Follow-up of the “ringing/belt” post from a couple days ago:
Originally shared by René Jurack
A genuine GT3 2M belt doesn’t affect the ringing. It eliminates it.
The part with the ringing artefacts is printed with “china 2MGT”, the other one with genuine “Gates Powergrip GT3 2M-06”
Same gcode, same printer, same filament. Just different belts.
So the bottom is GT3? Have you done any bench tests with stretch vs. impulse?
I switched them accidently in some of the shoots. The GT3-one is always the one without ringing.
Do you have a tool to measure belt tension? It could rule out some factors.
@Stephanie_A easiest way without specialty tools is via a know lateral load, the span, and the measured deflection.
That’s a huge difference. Not something I would have expected. I wonder what’s in, or missing from, the knock-off belt.
Wow, what a huge difference.
Boom! Even bigger difference than I expected.
I wonder if your China belts are polyester or nylon core instead of fiberglass.
More proof that you get what you pay for.
I guess the china version use a low quality material to reduce their price
Do you have to change pulleys or simply the belts?
I guess you have just accidentally used more tension on the new belt?
A cross test would be a good idea. Together with a tension measurement device.
Tension is like recommended for GT3 2M. The other one was tensioned like a GT2 2M should. But is was no GT2 2M. Measured with acustic measurement app “tension2go”
If people refuse to believe belt quality matters, you could use one genuine belt and one China belt at the same time and show the adjacent corners on the print. (Would need to be rotated 45 degrees to the gantry of course.)
Naaa, I don’t care that much. I can show results, explain the way I did it and still half the people just don’t trust. They know it better bc they don’t like it to be true. Thats the way Trump happened
On the other side, I know of 4 very experienced people who bought a GT3 belt yesterday bc of my results. They are going to tell me, if they got similar results. That is more proof than all I can ever do for the non-believers 
I bet both were made in China anyway, but have you tried the white PU ones with steel core, they are very rigid compared to other ones…
It’d be interesting to see how the steel core belts compare. Just had the only rubber/fiber (or whatever it is) belt (other 3 are steel core) break last night. Guess my printing fun is done until next week sometime
missing/deleted image from Google+
@Rene_Jurack
It’s not a question about believing or trust or something similar. It’s a question about science, physics and so on. And nowhere in the real scientific world someone will believe your results if you didn’t make a cross test. Or some other ways to prove your results.

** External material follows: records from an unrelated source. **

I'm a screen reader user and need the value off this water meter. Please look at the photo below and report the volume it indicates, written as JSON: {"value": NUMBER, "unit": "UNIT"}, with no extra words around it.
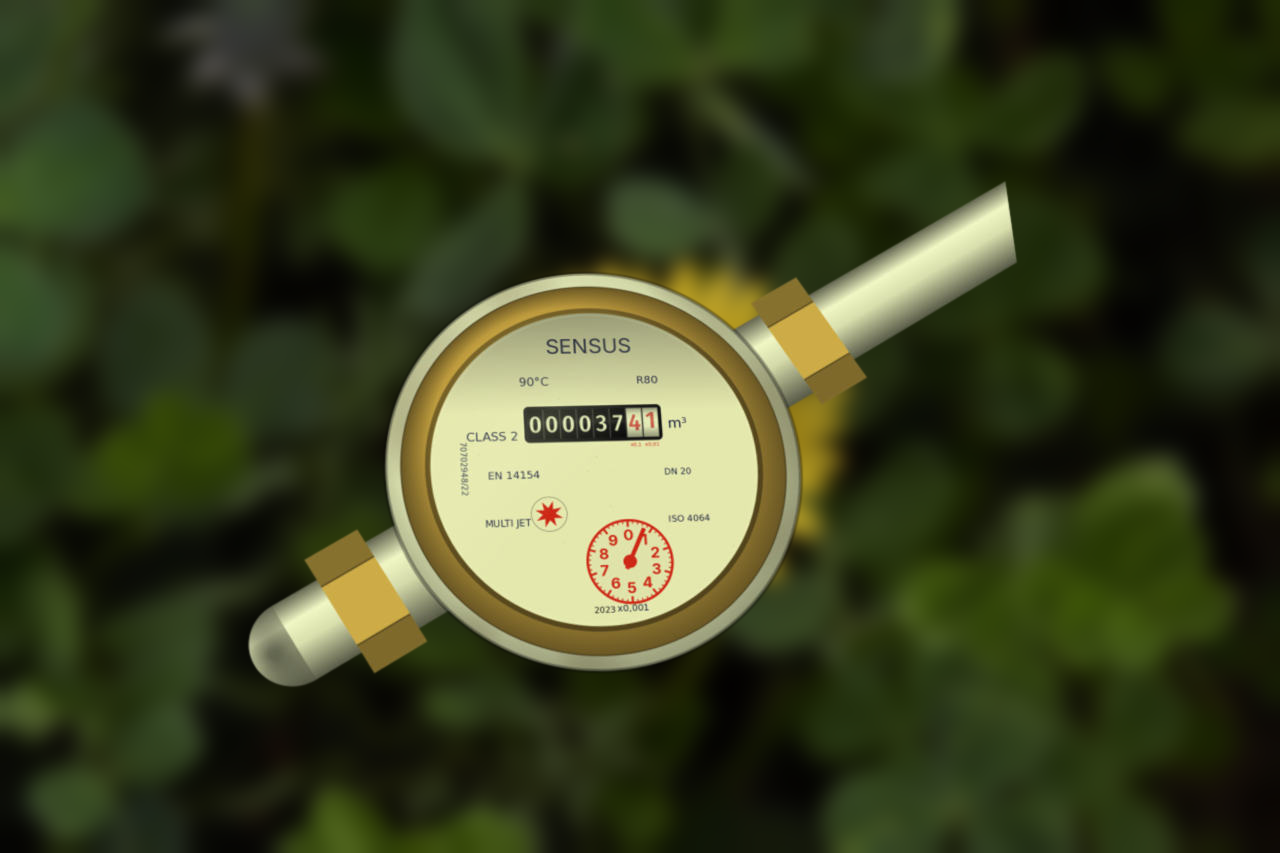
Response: {"value": 37.410, "unit": "m³"}
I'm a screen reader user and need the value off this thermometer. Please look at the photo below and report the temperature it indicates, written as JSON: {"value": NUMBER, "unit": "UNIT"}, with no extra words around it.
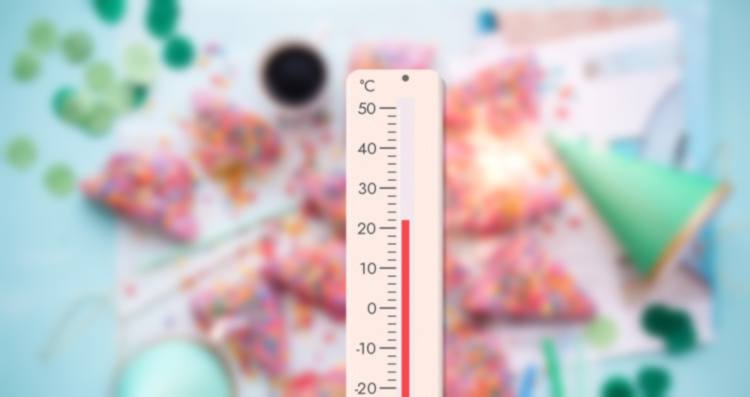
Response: {"value": 22, "unit": "°C"}
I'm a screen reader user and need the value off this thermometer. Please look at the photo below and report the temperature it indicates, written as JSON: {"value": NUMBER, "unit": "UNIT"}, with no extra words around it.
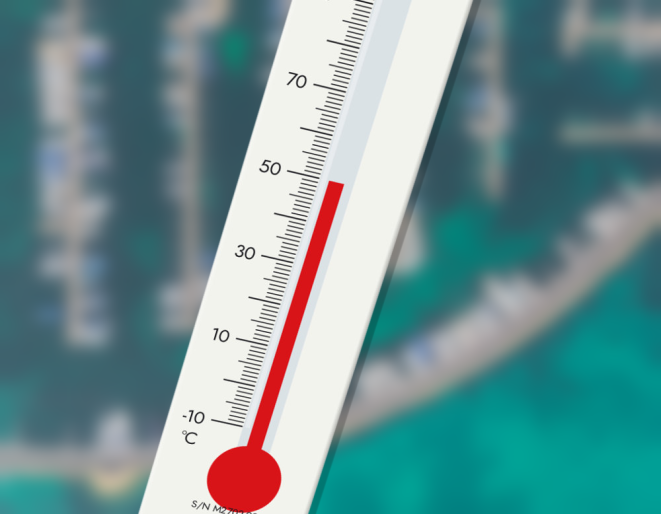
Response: {"value": 50, "unit": "°C"}
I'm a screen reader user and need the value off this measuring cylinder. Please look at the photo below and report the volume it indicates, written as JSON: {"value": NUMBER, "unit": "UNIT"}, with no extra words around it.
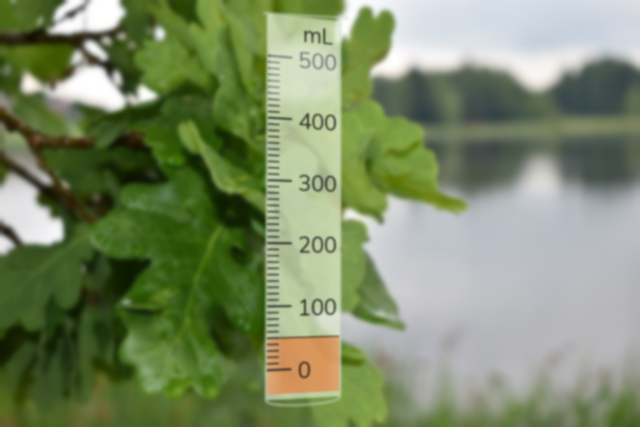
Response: {"value": 50, "unit": "mL"}
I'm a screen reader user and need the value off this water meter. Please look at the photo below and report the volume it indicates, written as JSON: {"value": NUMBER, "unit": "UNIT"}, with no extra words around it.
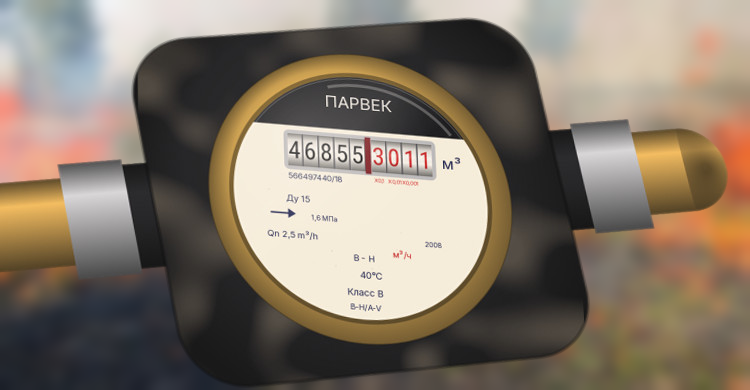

Please don’t get me wrong. I don’t say that you lie or that I don’t trust you. But I also don’t say that I “just” trust your results. How can I trust you or not. I don’t know your and the way you work!
I’m always skeptic
It’s even worse if I make something 
But what I know is the accepted working range for GT2 belts. It’s written in their specification. And I know the properties of the used material. And usually almost every printer is far away from stressing the belts so much that a significant amount of stretching will happen.
And by the way, I know these apps to “measure” the belt tension. Forget them, they are useless 
@Sven_Eric_Nielsen if the cheap China belts are using polyester yarn instead of fiberglass, it would explain this much stretch.